Heaven on Earth, Lake Atitlan, Guatemala

Heaven on Earth, Lake Atitlan, Guatemala

Wednesday, June 22, 2011

Ebb and Flow

Lately, the Peace Corps has started to feel like a massive ocean, in constant flux. Some days are great, others...quite the opposite...Some days I have tons to do, other days no one even seems to acknowledge my existence in the office and at work, and I find myself wondering, "why am I here" and "what am I really doing here?" Literally, yesterday I went into the office and no one even said anything...I had plans with my counterpart, but of course we didn't do anything we had planned to do (this is a recurring theme in my peace corps service)

And because of the rainy season, chuchos and also, not to play the gender card, but as a woman, it is hard to just go out and jog to clear my mind. It is either raining, or there is a gang of wild chuchos (dogs) ready to attack me ( I almost got attacked once, and haven't mustered up the courage to go back out for a jog), or I have to deal with the vulgar comments of gross males as I jog by. Now most of the time I can deal with it, but you know every so often I just get tired of the leers, gestures, and sometimes, obscene comments. Really, there is only so much I can handle...and some days it all just bubbles up, and I don't feel like dealing with anything...

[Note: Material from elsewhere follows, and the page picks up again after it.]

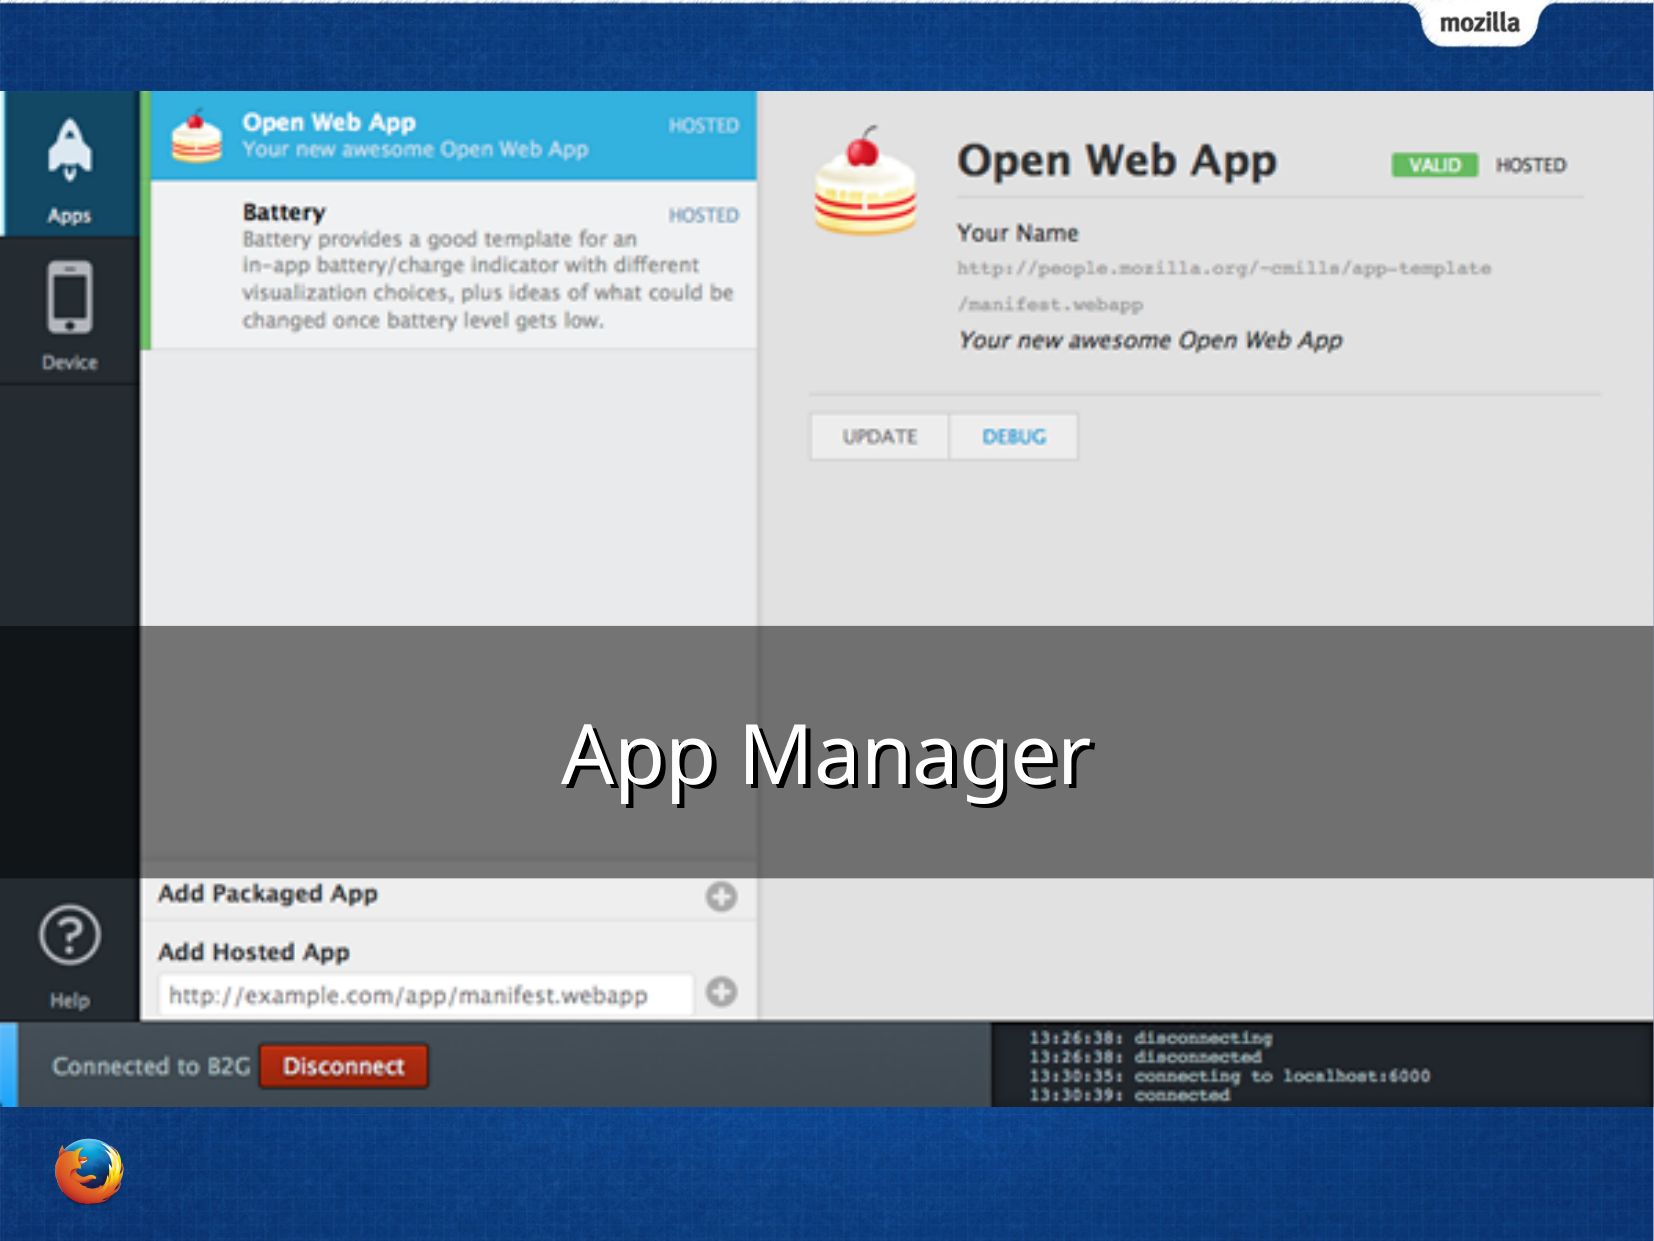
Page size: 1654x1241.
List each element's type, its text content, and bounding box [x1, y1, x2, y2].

picture [0, 879, 1654, 1241]
picture [0, 0, 1654, 625]
text_box App Manager [0, 625, 1654, 879]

Don't get me wrong. I am still thoroughly enjoying my time in Guatemala, but it is difficult not to let these constant fluctuations get to my head...it just feels as though I can never get truly settled and comfortable...At work it seems as though any time I make even the slightest bit of progress, the next day it is all forgotten and I have to start from scratch. And it just gets disheartening after a while. I don't want to give up, but I feel like I sound like a broken record...especially when I try to bring up these issues at work...I feel like Guatemala is all about lip service. So we plan, and we make what seem like GREAT plans, or I tell them what is bothering me, and they acknowledge it and say tomorrow we can get to work....but tomorrow never comes...and then i have to re-initiate the dialogue...

And I know it is not impossible, because many of my peers seem to be accomplishing a lot...and I try to ask them how they navigate their lives, work and social, because I start wondering, "Is it me?" "What am I doing wrong?" "What can I improve?" but I am doing everything others are doing...AGH!!

But recently, I have just become so frustrated and exhausted by the dynamics at work, that I can't even muster up the strength to try right now...so, I am taking a personal day, in the hopes that tomorrow will be better...

or...Maybe I am just a smelly gringa that nobody wants to work with...! (But I have water now so I swear I shower!!!)